**Exercise details:**
Down to the last line, reproduce the data below exactly.
Available data START
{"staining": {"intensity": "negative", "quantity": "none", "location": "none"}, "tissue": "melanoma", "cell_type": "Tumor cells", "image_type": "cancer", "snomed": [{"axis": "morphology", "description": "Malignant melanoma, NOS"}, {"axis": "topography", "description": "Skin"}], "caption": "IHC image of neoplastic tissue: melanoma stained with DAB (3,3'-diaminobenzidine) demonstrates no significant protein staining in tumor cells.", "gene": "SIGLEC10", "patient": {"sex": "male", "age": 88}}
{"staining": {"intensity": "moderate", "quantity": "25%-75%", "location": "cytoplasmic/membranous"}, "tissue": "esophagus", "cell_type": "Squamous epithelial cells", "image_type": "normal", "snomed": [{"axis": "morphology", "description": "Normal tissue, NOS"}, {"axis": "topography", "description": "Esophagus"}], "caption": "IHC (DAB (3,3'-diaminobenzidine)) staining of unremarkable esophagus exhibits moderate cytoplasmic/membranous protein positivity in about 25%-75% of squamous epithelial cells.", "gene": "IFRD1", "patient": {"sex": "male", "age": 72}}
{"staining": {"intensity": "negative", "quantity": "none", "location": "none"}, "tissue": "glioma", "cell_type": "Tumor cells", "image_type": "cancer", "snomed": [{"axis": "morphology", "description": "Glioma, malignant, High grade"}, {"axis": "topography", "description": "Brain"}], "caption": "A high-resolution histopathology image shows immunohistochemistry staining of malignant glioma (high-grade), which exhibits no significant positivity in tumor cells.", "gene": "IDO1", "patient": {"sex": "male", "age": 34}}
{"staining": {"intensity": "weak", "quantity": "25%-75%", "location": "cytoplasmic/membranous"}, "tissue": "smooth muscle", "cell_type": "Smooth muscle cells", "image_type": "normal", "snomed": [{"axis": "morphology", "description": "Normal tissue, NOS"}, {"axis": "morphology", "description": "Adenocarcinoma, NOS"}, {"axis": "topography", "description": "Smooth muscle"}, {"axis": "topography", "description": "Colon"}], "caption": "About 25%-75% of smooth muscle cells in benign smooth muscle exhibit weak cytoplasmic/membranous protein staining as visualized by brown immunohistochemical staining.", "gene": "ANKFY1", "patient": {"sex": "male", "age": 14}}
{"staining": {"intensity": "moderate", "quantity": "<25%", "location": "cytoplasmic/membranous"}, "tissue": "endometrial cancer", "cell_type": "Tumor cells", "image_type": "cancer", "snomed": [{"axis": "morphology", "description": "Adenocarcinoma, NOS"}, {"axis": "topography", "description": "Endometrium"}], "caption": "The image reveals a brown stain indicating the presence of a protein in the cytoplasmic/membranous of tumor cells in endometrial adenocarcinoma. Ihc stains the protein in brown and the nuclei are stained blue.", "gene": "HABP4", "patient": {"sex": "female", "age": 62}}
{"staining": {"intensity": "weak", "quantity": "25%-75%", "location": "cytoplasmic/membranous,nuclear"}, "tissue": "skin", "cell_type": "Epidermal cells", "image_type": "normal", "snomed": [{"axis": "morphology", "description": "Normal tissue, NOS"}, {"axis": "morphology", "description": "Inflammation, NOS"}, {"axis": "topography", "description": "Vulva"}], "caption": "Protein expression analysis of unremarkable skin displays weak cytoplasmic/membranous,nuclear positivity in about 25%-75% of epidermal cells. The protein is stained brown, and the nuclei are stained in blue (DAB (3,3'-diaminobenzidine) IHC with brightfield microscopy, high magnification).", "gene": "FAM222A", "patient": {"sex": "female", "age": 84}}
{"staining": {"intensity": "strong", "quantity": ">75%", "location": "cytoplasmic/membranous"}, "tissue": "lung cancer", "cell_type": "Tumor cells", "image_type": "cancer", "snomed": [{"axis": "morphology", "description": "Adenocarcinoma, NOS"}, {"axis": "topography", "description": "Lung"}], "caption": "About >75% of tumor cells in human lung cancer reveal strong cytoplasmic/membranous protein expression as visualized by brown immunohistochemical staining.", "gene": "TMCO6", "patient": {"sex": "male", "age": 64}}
Available data END
**Answer:**
{"staining": {"intensity": "negative", "quantity": "none", "location": "none"}, "tissue": "melanoma", "cell_type": "Tumor cells", "image_type": "cancer", "snomed": [{"axis": "morphology", "description": "Malignant melanoma, NOS"}, {"axis": "topography", "description": "Skin"}], "caption": "IHC image of neoplastic tissue: melanoma stained with DAB (3,3'-diaminobenzidine) demonstrates no significant protein staining in tumor cells.", "gene": "SIGLEC10", "patient": {"sex": "male", "age": 88}}
{"staining": {"intensity": "moderate", "quantity": "25%-75%", "location": "cytoplasmic/membranous"}, "tissue": "esophagus", "cell_type": "Squamous epithelial cells", "image_type": "normal", "snomed": [{"axis": "morphology", "description": "Normal tissue, NOS"}, {"axis": "topography", "description": "Esophagus"}], "caption": "IHC (DAB (3,3'-diaminobenzidine)) staining of unremarkable esophagus exhibits moderate cytoplasmic/membranous protein positivity in about 25%-75% of squamous epithelial cells.", "gene": "IFRD1", "patient": {"sex": "male", "age": 72}}
{"staining": {"intensity": "negative", "quantity": "none", "location": "none"}, "tissue": "glioma", "cell_type": "Tumor cells", "image_type": "cancer", "snomed": [{"axis": "morphology", "description": "Glioma, malignant, High grade"}, {"axis": "topography", "description": "Brain"}], "caption": "A high-resolution histopathology image shows immunohistochemistry staining of malignant glioma (high-grade), which exhibits no significant positivity in tumor cells.", "gene": "IDO1", "patient": {"sex": "male", "age": 34}}
{"staining": {"intensity": "weak", "quantity": "25%-75%", "location": "cytoplasmic/membranous"}, "tissue": "smooth muscle", "cell_type": "Smooth muscle cells", "image_type": "normal", "snomed": [{"axis": "morphology", "description": "Normal tissue, NOS"}, {"axis": "morphology", "description": "Adenocarcinoma, NOS"}, {"axis": "topography", "description": "Smooth muscle"}, {"axis": "topography", "description": "Colon"}], "caption": "About 25%-75% of smooth muscle cells in benign smooth muscle exhibit weak cytoplasmic/membranous protein staining as visualized by brown immunohistochemical staining.", "gene": "ANKFY1", "patient": {"sex": "male", "age": 14}}
{"staining": {"intensity": "moderate", "quantity": "<25%", "location": "cytoplasmic/membranous"}, "tissue": "endometrial cancer", "cell_type": "Tumor cells", "image_type": "cancer", "snomed": [{"axis": "morphology", "description": "Adenocarcinoma, NOS"}, {"axis": "topography", "description": "Endometrium"}], "caption": "The image reveals a brown stain indicating the presence of a protein in the cytoplasmic/membranous of tumor cells in endometrial adenocarcinoma. Ihc stains the protein in brown and the nuclei are stained blue.", "gene": "HABP4", "patient": {"sex": "female", "age": 62}}
{"staining": {"intensity": "weak", "quantity": "25%-75%", "location": "cytoplasmic/membranous,nuclear"}, "tissue": "skin", "cell_type": "Epidermal cells", "image_type": "normal", "snomed": [{"axis": "morphology", "description": "Normal tissue, NOS"}, {"axis": "morphology", "description": "Inflammation, NOS"}, {"axis": "topography", "description": "Vulva"}], "caption": "Protein expression analysis of unremarkable skin displays weak cytoplasmic/membranous,nuclear positivity in about 25%-75% of epidermal cells. The protein is stained brown, and the nuclei are stained in blue (DAB (3,3'-diaminobenzidine) IHC with brightfield microscopy, high magnification).", "gene": "FAM222A", "patient": {"sex": "female", "age": 84}}
{"staining": {"intensity": "strong", "quantity": ">75%", "location": "cytoplasmic/membranous"}, "tissue": "lung cancer", "cell_type": "Tumor cells", "image_type": "cancer", "snomed": [{"axis": "morphology", "description": "Adenocarcinoma, NOS"}, {"axis": "topography", "description": "Lung"}], "caption": "About >75% of tumor cells in human lung cancer reveal strong cytoplasmic/membranous protein expression as visualized by brown immunohistochemical staining.", "gene": "TMCO6", "patient": {"sex": "male", "age": 64}}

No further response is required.